THE TASK:
Set down each record that follows exactly. Drop the images.

┌─ MATERIAL FOR THIS TASK

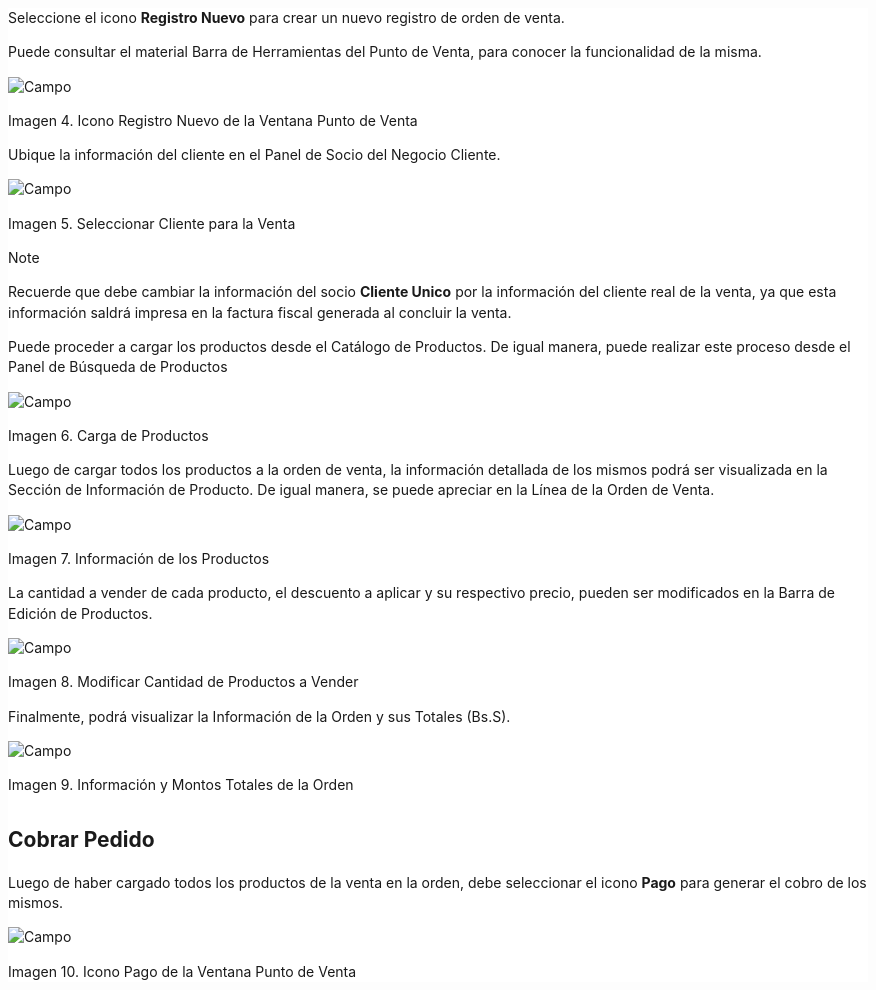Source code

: Seleccione el icono **Registro Nuevo** para crear un nuevo registro de orden de venta.

Puede consultar el material Barra de Herramientas del Punto de Venta, para conocer la funcionalidad de la misma.

![Campo](/assets/img/docs/pdv-management/pdm-pdv-image147.png)

Imagen 4. Icono Registro Nuevo de la Ventana Punto de Venta

Ubique la información del cliente en el Panel de Socio del Negocio Cliente.

![Campo](/assets/img/docs/pdv-management/pdm-pdv-image148.png)

Imagen 5. Seleccionar Cliente para la Venta

Note

Recuerde que debe cambiar la información del socio **Cliente Unico** por la información del cliente real de la venta, ya que esta información saldrá impresa en la factura fiscal generada al concluir la venta.

Puede proceder a cargar los productos desde el Catálogo de Productos. De igual manera, puede realizar este proceso desde el Panel de Búsqueda de Productos

![Campo](/assets/img/docs/pdv-management/pdm-pdv-image149.png)

Imagen 6. Carga de Productos

Luego de cargar todos los productos a la orden de venta, la información detallada de los mismos podrá ser visualizada en la Sección de Información de Producto. De igual manera, se puede apreciar en la Línea de la Orden de Venta.

![Campo](/assets/img/docs/pdv-management/pdm-pdv-image150.png)

Imagen 7. Información de los Productos

La cantidad a vender de cada producto, el descuento a aplicar y su respectivo precio, pueden ser modificados en la Barra de Edición de Productos.

![Campo](/assets/img/docs/pdv-management/pdm-pdv-image151.png)

Imagen 8. Modificar Cantidad de Productos a Vender

Finalmente, podrá visualizar la Información de la Orden y sus Totales (Bs.S).

![Campo](/assets/img/docs/pdv-management/pdm-pdv-image152.png)

Imagen 9. Información y Montos Totales de la Orden

## Cobrar Pedido

Luego de haber cargado todos los productos de la venta en la orden, debe seleccionar el icono **Pago** para generar el cobro de los mismos.

![Campo](/assets/img/docs/pdv-management/pdm-pdv-image153.png)

Imagen 10. Icono Pago de la Ventana Punto de Venta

└─

YOUR RESPONSE:
Source code

: Seleccione el icono **Registro Nuevo** para crear un nuevo registro de orden de venta.

Puede consultar el material Barra de Herramientas del Punto de Venta, para conocer la funcionalidad de la misma.

![Campo](/assets/img/docs/pdv-management/pdm-pdv-image147.png)

Imagen 4. Icono Registro Nuevo de la Ventana Punto de Venta

Ubique la información del cliente en el Panel de Socio del Negocio Cliente.

![Campo](/assets/img/docs/pdv-management/pdm-pdv-image148.png)

Imagen 5. Seleccionar Cliente para la Venta

Note

Recuerde que debe cambiar la información del socio **Cliente Unico** por la información del cliente real de la venta, ya que esta información saldrá impresa en la factura fiscal generada al concluir la venta.

Puede proceder a cargar los productos desde el Catálogo de Productos. De igual manera, puede realizar este proceso desde el Panel de Búsqueda de Productos

![Campo](/assets/img/docs/pdv-management/pdm-pdv-image149.png)

Imagen 6. Carga de Productos

Luego de cargar todos los productos a la orden de venta, la información detallada de los mismos podrá ser visualizada en la Sección de Información de Producto. De igual manera, se puede apreciar en la Línea de la Orden de Venta.

![Campo](/assets/img/docs/pdv-management/pdm-pdv-image150.png)

Imagen 7. Información de los Productos

La cantidad a vender de cada producto, el descuento a aplicar y su respectivo precio, pueden ser modificados en la Barra de Edición de Productos.

![Campo](/assets/img/docs/pdv-management/pdm-pdv-image151.png)

Imagen 8. Modificar Cantidad de Productos a Vender

Finalmente, podrá visualizar la Información de la Orden y sus Totales (Bs.S).

![Campo](/assets/img/docs/pdv-management/pdm-pdv-image152.png)

Imagen 9. Información y Montos Totales de la Orden

## Cobrar Pedido

Luego de haber cargado todos los productos de la venta en la orden, debe seleccionar el icono **Pago** para generar el cobro de los mismos.

![Campo](/assets/img/docs/pdv-management/pdm-pdv-image153.png)

Imagen 10. Icono Pago de la Ventana Punto de Venta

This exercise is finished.